ECLI:NL:RBZWB:2024:871
Rechtbank Zeeland-West-Brabant
- Eerste aanleg - enkelvoudig
- Rechtspraak.nl
Beoordeling van de WOZ-waarde van een woning in Tilburg en de daaruit voortvloeiende aanslag onroerendezaakbelastingen
In deze uitspraak van de Rechtbank Zeeland-West-Brabant op 21 februari 2024, wordt het beroep van de belanghebbende tegen de uitspraak op bezwaar van de heffingsambtenaar van de gemeente Tilburg beoordeeld. De heffingsambtenaar had op 28 februari 2022 de waarde van de onroerende zaak, gelegen aan [adres 1] te [plaats], vastgesteld op € 212.000 per 1 januari 2021. De belanghebbende, eigenaar van de woning, had bezwaar gemaakt tegen deze waardevaststelling, maar dit bezwaar werd ongegrond verklaard. De rechtbank heeft het beroep op 20 december 2023 behandeld, waarbij de gemachtigde van de belanghebbende en vertegenwoordigers van de heffingsambtenaar aanwezig waren.

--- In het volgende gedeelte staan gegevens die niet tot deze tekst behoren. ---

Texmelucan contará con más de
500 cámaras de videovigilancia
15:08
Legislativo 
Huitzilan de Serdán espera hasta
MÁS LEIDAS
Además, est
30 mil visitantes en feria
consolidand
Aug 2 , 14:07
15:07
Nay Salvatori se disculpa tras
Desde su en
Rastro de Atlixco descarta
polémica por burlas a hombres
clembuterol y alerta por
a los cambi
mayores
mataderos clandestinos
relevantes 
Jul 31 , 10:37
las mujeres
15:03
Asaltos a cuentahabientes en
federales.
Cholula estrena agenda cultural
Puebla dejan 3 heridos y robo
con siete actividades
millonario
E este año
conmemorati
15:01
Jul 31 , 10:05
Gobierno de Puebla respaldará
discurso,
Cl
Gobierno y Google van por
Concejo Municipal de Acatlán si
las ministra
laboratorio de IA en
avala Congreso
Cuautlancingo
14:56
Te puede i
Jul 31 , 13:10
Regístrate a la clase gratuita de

De rechtbank beoordeelt of de vastgestelde waarde van de woning te hoog is. De belanghebbende stelt dat de waarde maximaal € 195.000 zou moeten zijn, terwijl de heffingsambtenaar de waarde handhaaft op € 212.000. De rechtbank legt uit dat een beroep tegen de waardebeschikking ook een beroep tegen de aanslag onroerendezaakbelastingen (OZB) inhoudt. De rechtbank concludeert dat de heffingsambtenaar voldoende onderbouwing heeft gegeven voor de vastgestelde WOZ-waarde, onder andere door gebruik te maken van een taxatiematrix en vergelijkingsmethode. De rechtbank oordeelt dat de referentiewoningen voldoende vergelijkbaar zijn en dat de heffingsambtenaar adequaat rekening heeft gehouden met de verschillen tussen de woningen.

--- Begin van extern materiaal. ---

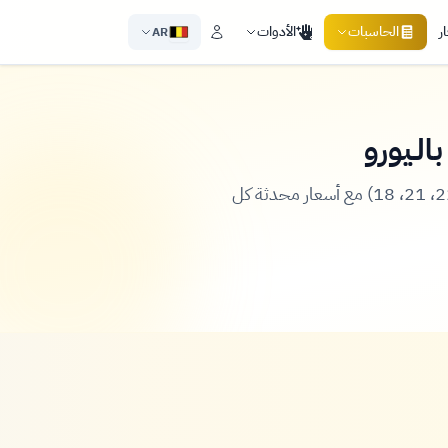
ر
الحاسبات
الأدوات
AR
لـيورو
احسب قيمة ذهبك في بلجيكا بالـيورو بسهولة ودقة! حاسبة تفاعلية تدعم جميع عيارات الذهب (24، 22، 21، 18) مع أسعار محدثة كل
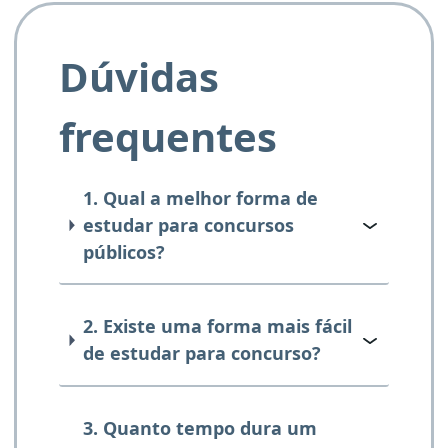
Dúvidas
frequentes
1. Qual a melhor forma de
estudar para concursos
públicos?
2. Existe uma forma mais fácil
de estudar para concurso?
3. Quanto tempo dura um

Uiteindelijk verklaart de rechtbank het beroep van de belanghebbende ongegrond, waardoor de WOZ-waarde en de aanslag OZB gehandhaafd blijven. De belanghebbende krijgt geen vergoeding van griffierecht of proceskosten. De uitspraak is openbaar gemaakt en partijen zijn geïnformeerd over de mogelijkheid tot hoger beroep.